**Written task**
Please render the items below as a Markdown table, from the start of the items through the line containing "genus: Prunus", including both ends. Use the columns No. and Entry, with the row number under No. and the line under Entry, and leave out blank lines.

**Extracted information**
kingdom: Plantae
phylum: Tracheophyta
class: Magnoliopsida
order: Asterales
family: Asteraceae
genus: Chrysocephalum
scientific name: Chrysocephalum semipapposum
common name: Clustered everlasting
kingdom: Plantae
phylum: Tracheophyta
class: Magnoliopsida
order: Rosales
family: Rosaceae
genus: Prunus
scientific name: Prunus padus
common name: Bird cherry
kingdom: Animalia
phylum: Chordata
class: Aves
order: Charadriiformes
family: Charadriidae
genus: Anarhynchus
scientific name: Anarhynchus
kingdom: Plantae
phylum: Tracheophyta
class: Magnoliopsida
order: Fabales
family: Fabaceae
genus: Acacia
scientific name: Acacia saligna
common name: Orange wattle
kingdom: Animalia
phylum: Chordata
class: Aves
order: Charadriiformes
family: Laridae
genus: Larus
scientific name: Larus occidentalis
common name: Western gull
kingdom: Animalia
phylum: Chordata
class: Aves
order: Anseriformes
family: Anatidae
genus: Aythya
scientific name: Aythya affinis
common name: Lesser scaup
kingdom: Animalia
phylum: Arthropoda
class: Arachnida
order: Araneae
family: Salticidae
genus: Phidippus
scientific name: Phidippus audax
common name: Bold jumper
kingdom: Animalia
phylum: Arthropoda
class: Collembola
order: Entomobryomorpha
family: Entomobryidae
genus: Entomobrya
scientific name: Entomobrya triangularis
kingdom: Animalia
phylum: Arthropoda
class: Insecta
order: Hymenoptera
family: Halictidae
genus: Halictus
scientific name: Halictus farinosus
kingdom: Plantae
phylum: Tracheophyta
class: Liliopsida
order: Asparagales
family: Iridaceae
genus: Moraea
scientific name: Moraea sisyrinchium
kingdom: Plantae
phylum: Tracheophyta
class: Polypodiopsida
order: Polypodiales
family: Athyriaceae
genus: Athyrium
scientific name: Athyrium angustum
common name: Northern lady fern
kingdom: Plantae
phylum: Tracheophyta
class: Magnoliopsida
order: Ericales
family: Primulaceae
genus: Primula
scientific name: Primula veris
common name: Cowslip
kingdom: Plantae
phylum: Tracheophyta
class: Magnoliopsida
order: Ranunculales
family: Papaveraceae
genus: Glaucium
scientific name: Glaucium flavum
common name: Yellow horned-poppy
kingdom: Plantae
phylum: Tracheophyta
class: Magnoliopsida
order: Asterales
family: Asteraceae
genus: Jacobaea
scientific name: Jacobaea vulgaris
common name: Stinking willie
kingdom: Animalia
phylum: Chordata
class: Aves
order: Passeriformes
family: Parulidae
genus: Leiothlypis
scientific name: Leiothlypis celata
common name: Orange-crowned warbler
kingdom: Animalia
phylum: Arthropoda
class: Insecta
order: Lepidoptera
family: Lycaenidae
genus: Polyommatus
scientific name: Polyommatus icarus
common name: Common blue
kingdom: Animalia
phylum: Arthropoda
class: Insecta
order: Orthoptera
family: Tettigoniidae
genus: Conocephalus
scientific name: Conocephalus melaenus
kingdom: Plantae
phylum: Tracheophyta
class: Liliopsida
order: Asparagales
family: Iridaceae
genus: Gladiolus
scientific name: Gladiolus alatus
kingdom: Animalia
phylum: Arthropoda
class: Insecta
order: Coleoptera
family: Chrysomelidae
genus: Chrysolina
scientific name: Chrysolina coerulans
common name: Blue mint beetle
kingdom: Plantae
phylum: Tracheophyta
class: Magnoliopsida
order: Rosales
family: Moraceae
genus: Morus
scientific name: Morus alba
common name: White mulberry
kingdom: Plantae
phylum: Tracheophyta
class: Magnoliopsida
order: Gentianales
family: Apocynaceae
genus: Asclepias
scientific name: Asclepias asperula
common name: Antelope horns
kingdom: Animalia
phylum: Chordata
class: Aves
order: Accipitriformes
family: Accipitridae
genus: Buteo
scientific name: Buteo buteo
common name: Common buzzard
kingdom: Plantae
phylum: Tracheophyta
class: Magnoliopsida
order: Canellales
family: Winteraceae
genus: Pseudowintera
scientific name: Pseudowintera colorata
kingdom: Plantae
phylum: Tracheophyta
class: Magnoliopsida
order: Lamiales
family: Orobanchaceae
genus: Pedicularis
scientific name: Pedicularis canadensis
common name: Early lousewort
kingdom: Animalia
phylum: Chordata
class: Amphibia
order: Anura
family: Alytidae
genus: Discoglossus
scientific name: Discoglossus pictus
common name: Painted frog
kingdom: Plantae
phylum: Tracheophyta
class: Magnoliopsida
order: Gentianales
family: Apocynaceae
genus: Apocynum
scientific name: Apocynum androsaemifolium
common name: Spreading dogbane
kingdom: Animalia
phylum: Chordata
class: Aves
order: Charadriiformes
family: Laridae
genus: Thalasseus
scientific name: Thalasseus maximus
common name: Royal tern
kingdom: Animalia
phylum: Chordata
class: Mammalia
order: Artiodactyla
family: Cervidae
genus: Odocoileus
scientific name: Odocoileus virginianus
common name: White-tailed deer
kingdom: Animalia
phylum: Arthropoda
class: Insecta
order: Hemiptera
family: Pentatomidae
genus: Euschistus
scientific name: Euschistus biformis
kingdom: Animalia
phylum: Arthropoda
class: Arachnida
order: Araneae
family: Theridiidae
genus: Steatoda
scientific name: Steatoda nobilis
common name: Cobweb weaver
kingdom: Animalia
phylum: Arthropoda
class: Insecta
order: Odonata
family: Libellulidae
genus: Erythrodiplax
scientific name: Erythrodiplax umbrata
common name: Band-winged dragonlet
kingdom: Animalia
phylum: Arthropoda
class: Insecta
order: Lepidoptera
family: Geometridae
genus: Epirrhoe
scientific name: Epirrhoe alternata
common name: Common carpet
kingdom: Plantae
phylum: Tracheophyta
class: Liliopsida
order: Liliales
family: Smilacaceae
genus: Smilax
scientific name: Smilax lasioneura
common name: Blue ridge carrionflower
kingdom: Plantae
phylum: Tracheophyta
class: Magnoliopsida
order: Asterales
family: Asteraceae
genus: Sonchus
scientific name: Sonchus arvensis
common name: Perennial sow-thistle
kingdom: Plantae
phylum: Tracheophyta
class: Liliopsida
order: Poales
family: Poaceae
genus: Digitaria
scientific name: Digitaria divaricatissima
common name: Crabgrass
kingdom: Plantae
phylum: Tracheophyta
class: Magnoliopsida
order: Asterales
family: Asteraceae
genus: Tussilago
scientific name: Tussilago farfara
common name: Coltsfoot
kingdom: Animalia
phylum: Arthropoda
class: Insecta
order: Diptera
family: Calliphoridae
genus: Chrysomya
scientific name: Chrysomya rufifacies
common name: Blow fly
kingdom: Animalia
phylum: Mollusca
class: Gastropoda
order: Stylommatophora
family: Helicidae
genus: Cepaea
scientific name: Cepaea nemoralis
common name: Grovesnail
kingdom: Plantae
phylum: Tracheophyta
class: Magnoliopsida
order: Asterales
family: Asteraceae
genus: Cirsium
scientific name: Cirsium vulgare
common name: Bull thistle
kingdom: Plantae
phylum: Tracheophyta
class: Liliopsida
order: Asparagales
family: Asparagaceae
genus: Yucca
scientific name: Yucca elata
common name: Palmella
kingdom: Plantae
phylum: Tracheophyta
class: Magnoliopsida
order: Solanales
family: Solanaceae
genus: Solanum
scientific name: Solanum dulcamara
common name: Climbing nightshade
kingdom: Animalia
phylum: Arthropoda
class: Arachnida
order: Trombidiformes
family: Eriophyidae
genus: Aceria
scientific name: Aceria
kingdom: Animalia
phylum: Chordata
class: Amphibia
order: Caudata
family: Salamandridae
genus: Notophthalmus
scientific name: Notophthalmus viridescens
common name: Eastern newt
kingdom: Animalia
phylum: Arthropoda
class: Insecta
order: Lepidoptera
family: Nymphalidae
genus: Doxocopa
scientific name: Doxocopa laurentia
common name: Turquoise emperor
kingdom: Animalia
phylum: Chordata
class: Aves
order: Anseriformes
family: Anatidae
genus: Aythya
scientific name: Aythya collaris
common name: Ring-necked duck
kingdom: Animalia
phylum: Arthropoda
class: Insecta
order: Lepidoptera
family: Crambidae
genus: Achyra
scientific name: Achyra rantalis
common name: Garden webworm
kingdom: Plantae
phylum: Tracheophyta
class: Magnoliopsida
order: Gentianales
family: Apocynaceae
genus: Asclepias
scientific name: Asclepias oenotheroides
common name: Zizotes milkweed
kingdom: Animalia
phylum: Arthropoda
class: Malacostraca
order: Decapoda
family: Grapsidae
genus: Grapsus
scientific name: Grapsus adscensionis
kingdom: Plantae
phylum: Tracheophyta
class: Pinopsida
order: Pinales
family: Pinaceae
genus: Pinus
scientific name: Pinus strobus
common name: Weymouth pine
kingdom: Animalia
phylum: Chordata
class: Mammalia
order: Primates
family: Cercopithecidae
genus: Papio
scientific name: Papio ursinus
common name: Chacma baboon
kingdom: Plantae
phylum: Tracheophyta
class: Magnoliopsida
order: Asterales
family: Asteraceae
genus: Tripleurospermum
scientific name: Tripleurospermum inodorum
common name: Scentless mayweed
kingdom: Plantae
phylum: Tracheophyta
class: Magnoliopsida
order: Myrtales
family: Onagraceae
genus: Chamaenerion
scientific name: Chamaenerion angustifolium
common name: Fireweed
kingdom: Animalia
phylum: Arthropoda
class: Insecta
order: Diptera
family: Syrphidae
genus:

**Output for this task**
| No. | Entry |
|---|---|
| 1 | kingdom: Plantae |
| 2 | phylum: Tracheophyta |
| 3 | class: Magnoliopsida |
| 4 | order: Asterales |
| 5 | family: Asteraceae |
| 6 | genus: Chrysocephalum |
| 7 | scientific name: Chrysocephalum semipapposum |
| 8 | common name: Clustered everlasting |
| 9 | kingdom: Plantae |
| 10 | phylum: Tracheophyta |
| 11 | class: Magnoliopsida |
| 12 | order: Rosales |
| 13 | family: Rosaceae |
| 14 | genus: Prunus |